Posted by youneekusername, on 2008-01-21 14:01:04
It's easier for me to make all the sets first and then move on to a different area like puppetmaking and eventually animation. I think that's just for the simple reason that I really like building sets and props and things so that part is probably more fun for me than the actual animation. It probably takes longer this way because no animation is getting done for so long while the sets are being made. But I don't really mind because i'd rather spend a day making several different props than slaving over a heated set holding my breathe every minute so I don't move a puppet's body part too far. Don't get me wrong, I love the process of stopmo animation...but at times it's just a lot tougher than building things!!
It also helps that i'm single so all my space is just my space for whatever I want! Ahhh...the good life! Well, I find it helps at least to keep them on stacking shelves so they can serve as display pieces and be stored away at the same time. I have a hard time tearing sets apart unless (1) it wasn't finished in the first place, (2) it wasn't that great looking, (3) it's just too big to store.
Posted by chestnut, on 2008-01-21 15:21:55
Ah yes... I have a suspicion that most people lean either one way or the other: towards being fabricators, or towards being animators.
Myself, I'm definitely a fabricator first, an animator second.
Which, I think, leads to a different approach when doing the actual animation. Rather than animate "straight ahead," going with the life of the puppet, I'd rather build a skeleton for the motion and then methodically flesh it out.
You can't literally create key frames, like cel animators do, and then fill in the "tweens" -- but with digital cameras now, you can do a pretty good job of documenting what your key poses are going to be... Sort of a "pop-through" approach.
Ugh... But this discussion really belongs in a separate thread. Sorry.

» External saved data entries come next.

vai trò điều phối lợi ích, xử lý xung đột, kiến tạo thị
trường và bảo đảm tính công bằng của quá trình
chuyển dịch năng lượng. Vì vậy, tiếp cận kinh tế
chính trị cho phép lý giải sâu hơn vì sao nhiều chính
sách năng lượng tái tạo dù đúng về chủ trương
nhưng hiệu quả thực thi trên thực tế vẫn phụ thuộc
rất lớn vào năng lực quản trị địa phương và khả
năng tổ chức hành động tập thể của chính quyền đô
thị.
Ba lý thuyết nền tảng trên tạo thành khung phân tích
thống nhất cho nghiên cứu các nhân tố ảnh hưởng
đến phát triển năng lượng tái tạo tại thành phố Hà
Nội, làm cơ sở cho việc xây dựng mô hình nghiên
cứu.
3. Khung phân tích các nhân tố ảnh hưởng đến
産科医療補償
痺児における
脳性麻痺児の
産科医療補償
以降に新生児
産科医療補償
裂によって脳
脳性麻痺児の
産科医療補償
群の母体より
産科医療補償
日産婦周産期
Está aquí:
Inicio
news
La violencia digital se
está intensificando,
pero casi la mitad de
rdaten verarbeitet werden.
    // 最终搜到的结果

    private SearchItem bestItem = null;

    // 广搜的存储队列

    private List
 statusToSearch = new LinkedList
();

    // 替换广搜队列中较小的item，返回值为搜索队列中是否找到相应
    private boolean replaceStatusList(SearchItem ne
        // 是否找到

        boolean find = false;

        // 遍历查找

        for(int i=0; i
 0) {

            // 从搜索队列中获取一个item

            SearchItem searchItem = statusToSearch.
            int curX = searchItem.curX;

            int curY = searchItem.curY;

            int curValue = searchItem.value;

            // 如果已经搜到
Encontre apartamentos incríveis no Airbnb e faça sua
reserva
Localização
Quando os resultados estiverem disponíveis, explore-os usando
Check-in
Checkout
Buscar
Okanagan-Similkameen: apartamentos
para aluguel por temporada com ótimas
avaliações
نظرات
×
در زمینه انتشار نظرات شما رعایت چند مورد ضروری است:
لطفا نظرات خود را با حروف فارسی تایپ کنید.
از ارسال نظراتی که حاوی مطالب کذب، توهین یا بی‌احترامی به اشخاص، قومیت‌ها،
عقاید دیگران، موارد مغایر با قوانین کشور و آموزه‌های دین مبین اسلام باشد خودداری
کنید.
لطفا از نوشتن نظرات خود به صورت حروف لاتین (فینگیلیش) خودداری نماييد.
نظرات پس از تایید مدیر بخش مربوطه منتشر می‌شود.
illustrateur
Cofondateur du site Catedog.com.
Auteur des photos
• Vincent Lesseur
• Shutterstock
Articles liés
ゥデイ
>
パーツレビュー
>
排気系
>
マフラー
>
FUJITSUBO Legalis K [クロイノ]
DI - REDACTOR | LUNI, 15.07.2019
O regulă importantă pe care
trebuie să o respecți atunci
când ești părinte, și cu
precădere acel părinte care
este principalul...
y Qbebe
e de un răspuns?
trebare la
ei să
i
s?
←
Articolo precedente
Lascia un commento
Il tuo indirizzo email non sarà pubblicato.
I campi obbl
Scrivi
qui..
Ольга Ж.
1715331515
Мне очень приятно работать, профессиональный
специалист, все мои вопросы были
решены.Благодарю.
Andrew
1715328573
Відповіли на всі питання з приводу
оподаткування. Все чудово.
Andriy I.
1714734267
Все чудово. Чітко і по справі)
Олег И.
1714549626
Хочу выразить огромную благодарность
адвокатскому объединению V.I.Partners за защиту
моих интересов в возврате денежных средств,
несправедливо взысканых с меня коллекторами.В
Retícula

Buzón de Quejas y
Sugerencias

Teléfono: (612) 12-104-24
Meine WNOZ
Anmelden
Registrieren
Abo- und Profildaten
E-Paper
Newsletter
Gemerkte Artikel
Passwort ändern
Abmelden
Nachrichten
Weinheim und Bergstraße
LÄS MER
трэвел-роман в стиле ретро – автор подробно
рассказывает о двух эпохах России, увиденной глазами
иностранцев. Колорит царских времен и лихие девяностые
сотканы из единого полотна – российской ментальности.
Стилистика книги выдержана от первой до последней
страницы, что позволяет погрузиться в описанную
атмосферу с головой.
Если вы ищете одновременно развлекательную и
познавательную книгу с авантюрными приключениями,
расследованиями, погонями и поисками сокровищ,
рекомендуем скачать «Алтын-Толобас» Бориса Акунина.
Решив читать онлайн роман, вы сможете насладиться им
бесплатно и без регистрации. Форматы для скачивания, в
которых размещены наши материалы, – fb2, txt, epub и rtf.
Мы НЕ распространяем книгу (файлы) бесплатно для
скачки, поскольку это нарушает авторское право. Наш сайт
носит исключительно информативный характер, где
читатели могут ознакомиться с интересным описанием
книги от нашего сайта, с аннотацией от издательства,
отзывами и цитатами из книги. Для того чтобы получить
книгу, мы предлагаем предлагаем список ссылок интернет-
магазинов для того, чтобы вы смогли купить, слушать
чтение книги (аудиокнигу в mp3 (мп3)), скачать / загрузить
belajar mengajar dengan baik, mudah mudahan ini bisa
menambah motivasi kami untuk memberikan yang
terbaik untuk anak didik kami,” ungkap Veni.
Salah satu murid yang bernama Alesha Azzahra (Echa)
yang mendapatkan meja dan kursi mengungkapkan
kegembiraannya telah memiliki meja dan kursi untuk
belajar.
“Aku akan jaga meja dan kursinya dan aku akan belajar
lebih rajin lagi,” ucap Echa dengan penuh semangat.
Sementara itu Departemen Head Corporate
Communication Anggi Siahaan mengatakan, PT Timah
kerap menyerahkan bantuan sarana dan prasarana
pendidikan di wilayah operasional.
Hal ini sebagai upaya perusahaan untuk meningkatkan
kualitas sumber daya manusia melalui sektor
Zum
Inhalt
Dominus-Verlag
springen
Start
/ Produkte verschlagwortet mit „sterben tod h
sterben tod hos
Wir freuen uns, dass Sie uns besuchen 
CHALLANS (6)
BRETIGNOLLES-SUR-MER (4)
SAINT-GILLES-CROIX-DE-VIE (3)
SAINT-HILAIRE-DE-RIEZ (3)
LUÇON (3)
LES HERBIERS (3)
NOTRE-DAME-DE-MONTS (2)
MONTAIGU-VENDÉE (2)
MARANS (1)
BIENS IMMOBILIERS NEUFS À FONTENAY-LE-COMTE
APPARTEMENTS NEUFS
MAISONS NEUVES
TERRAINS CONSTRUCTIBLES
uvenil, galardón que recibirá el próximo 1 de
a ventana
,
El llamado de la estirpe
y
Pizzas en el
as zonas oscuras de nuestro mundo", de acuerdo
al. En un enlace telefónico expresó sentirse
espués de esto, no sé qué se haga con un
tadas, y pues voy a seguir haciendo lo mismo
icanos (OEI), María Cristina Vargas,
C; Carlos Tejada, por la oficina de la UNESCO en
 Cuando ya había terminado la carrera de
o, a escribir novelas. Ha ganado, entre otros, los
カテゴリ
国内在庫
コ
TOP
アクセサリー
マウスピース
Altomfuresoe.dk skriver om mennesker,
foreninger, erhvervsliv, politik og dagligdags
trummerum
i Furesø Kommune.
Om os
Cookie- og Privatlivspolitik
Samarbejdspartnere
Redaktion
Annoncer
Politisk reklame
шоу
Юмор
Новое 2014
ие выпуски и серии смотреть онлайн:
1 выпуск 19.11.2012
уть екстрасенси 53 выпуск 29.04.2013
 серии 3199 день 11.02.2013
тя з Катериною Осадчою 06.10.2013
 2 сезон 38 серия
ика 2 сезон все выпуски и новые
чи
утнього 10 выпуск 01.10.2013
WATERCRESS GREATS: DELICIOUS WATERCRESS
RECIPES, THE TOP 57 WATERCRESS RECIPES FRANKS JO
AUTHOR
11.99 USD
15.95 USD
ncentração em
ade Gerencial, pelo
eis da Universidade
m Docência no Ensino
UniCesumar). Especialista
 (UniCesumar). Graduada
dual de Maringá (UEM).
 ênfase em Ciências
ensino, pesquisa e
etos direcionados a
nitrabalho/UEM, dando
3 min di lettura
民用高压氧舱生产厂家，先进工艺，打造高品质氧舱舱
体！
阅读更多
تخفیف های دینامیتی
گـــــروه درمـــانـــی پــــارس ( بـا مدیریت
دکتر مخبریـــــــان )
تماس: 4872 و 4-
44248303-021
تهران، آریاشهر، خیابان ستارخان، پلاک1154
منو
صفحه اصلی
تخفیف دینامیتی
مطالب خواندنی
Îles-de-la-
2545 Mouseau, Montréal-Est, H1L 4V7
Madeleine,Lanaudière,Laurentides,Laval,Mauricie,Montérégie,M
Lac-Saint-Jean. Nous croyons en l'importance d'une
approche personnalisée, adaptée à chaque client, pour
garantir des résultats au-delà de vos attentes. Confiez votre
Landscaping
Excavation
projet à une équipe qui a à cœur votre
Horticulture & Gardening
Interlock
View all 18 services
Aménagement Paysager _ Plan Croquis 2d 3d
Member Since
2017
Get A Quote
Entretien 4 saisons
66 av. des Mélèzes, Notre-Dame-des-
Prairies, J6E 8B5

Posted by prammaven, on 2008-01-21 22:43:34
No, that's fine. I'd love to hear how to do a pop-through with a digital camera. Today, I finally figured out how to make dope sheets [numbered 0-9 the way LIO does it], but I'm lost as far as figuring out the key poses. If you want to start another thread and then link it from here, that would be good, because I'm very interested in your approach to pop-throughs.